So, as expected, the Leveson Report is proving pretty unpopular in some circles. Most of the objections seem to centre round his lordship’s proposal that self-regulation of the press should now have “statutory underpinning”. This would mean that the way the chair and board of this body are to be chosen would be established in law, and newspapers which signed up to be members of the new proposed regulatory body would be legally compelled to comply with that body’s findings (such as paying any fines it levied). This, the stout-hearted defenders of free speech proclaim, cannot be allowed to stand. It’s state interference in the free press – the hallmark of tyrants. Sure, Lord Leveson explicitly suggests that current MPs and members of the government should be barred from sitting on the new regulatory body’s governing board, and yes, he also states that legislation should be passed which places “an explicit duty on the government to uphold and protect the freedom of the press”, but that, apparently, isn’t the point. The real point, we’re told, is that, in the words of Index on Censorship,
…even ‘light’ statutory regulation could easily be revisited, toughened and potentially abused once the principle of no government control of the press is breached.

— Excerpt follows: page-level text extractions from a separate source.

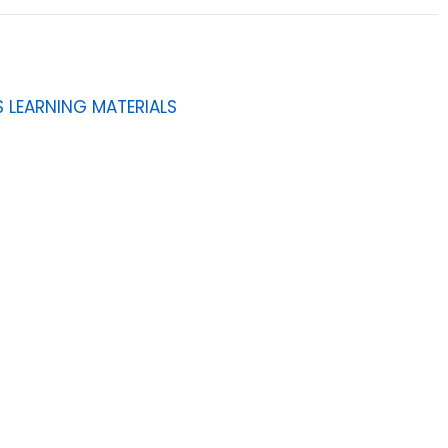
 LEARNING MATERIALS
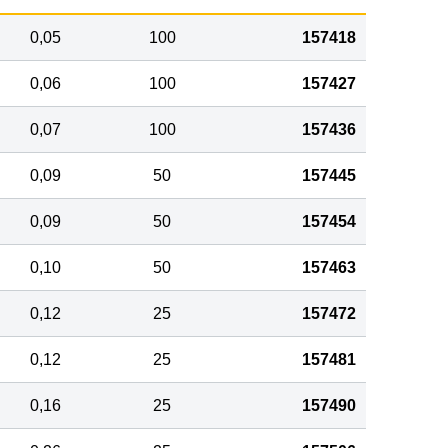
0,05
100
157418
0,06
100
157427
0,07
100
157436
0,09
50
157445
0,09
50
157454
0,10
50
157463
0,12
25
157472
0,12
25
157481
0,16
25
157490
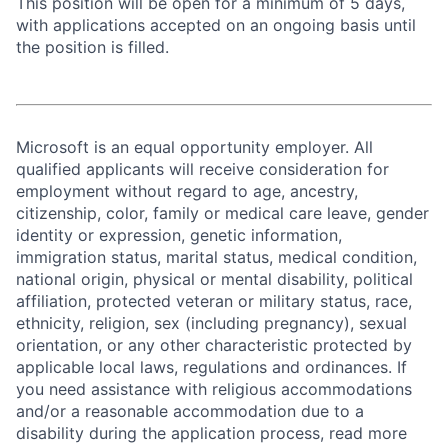
This position will be open for a minimum of 5 days,
with applications accepted on an ongoing basis until
the position is filled.
Microsoft is an equal opportunity employer. All
qualified applicants will receive consideration for
employment without regard to age, ancestry,
citizenship, color, family or medical care leave, gender
identity or expression, genetic information,
immigration status, marital status, medical condition,
national origin, physical or mental disability, political
affiliation, protected veteran or military status, race,
ethnicity, religion, sex (including pregnancy), sexual
orientation, or any other characteristic protected by
applicable local laws, regulations and ordinances. If
you need assistance with religious accommodations
and/or a reasonable accommodation due to a
disability during the application process, read more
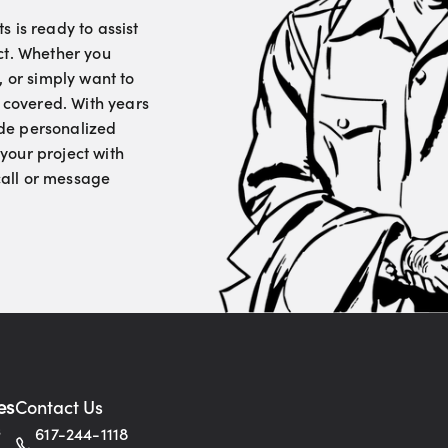
 is ready to assist
ct. Whether you
, or simply want to
u covered. With years
vide personalized
your project with
 call or message
es
Contact Us
s
617-244-1118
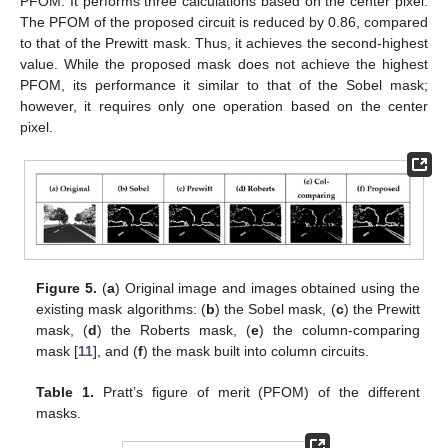
PFOM. It performs three calculations based on the center pixel.
The PFOM of the proposed circuit is reduced by 0.86, compared
to that of the Prewitt mask. Thus, it achieves the second-highest
value. While the proposed mask does not achieve the highest
PFOM, its performance it similar to that of the Sobel mask;
however, it requires only one operation based on the center
pixel.
Figure 5.
(
a
) Original image and images obtained using the
existing mask algorithms: (
b
) the Sobel mask, (
c
) the Prewitt
mask, (
d
) the Roberts mask, (
e
) the column-comparing
mask [
11
], and (
f
) the mask built into column circuits.
Table 1.
Pratt’s figure of merit (PFOM) of the different
masks.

Well, maybe. But it’s an odd argument, if you think about it for a moment. Enacting this reform wouldn’t in itself lead to censorship, the reasoning goes, but it puts us in a position where there could hypothetically be censorship at some unspecified point in the future. But if we’re now in a position where it’s possible that Lord Leveson’s reform proposals could be enacted, and enacting those proposals would make it possible for there to be censorship of the press, then it follows logically that we’re already in a position where there might be censorship at some point in the future. If it’s possible to get from point A (the way things are now) to point B (what Lord Leveson wants to happen), and it’s possible in turn to get from there to point C (Orwellian dystopia; all newspapers replaced by a British version of Pravda) then by the principle of transitivity it must already be possible to get from point A to point C. The idea that as things stand censorship is completely impossible but that enacting Leveson’s suggestions will alter this is simply incoherent. Or, to put it in less abstract terms: as things stand at present there’s nothing in principle to stop Parliament passing a law restricting press freedom whenever it feels like it. Sure, there might be other laws it has to repeal first (such as the one stating that the UK is a signatory to that pesky European Convention on Human Rights so hated by Conservatives and, er, the tabloid press) but it could happen. Passing laws that don’t actually censor the press does nothing to alter Parliament’s already-existing ability to pass laws that do precisely that, should it wish to.
What stops actual draconian press laws from being passed at the moment is that it’s politically impossible – if any government tried it, there would be a massive outcry (including, one would hope, from MPs). So perhaps I’m being unfair. Perhaps the worry is that passing these reforms will contribute to a political climate in the future where it’s easier for a government which is ill-disposed to the press to pass draconian laws restricting its ability to hold the powerful to account. This might be true, but it’s far from obvious that a regulatory body with “statutory underpinning” and a law requiring the government to uphold press freedom would necessarily be more illiberal than the present status quo. As yet I’ve seen no arguments setting out how Leveson’s reforms would have the effect of making actual state censorship more politically viable; it’s just baldly asserted as if it’s self-evident.
This is not to say I’m an unreserved supporter of the proposed reforms; the default presumption should always be against state interference in freedom of speech wherever possible, and Index on Censorship point out that the system of press regulation in Ireland – which heavily influenced Leveson’s suggestions, and doesn’t appear to have had any kind of chilling effect on the Irish media – does not legally require that newspapers sign up to it, while Lord Leveson’s proposals arguably do. Nick Davies’ worries which he outlines in the Guardian also seem valid. The widely-reported fact that the victims of phone-hacking and their families want the recommendations to be implemented in full should also not be given undue weight. That the McCanns have suffered greatly at the hands of the tabloid press and deserve recompense is beyond doubt, but it doesn’t follow that they should be the ones who decide how the press is regulated, any more than I would be personally allowed to decide the punishment of a criminal who murdered my loved-ones. If you’re personally affected, your ability to dispassionately consider all sides of an issue is obviously going to be somewhat impaired. It’s a shame too that Leveson says so little about media ownership. At present we have a highly oligopolistic national newspaper market with high barriers to entry (no new national daily paper has been launched in my lifetime), and some recognition of the damaging effect this can have on public life would have been welcome – a point which is well-articulated in the Green Party’s response to the report.
All in all, then, we should be wary of overstating the potential impact of Leveson. It’s highly unlikely to actually lead to state censorship of the press, but equally it won’t do anything to break the stranglehold of the likes of News International on the media market. The tabloids might behave themselves a bit better as far as phone-hacking and subjecting people they don’t like to trial by headline goes (and that at least would be welcome), but as earth-shattering, epoch-defining events go, this probably isn’t one.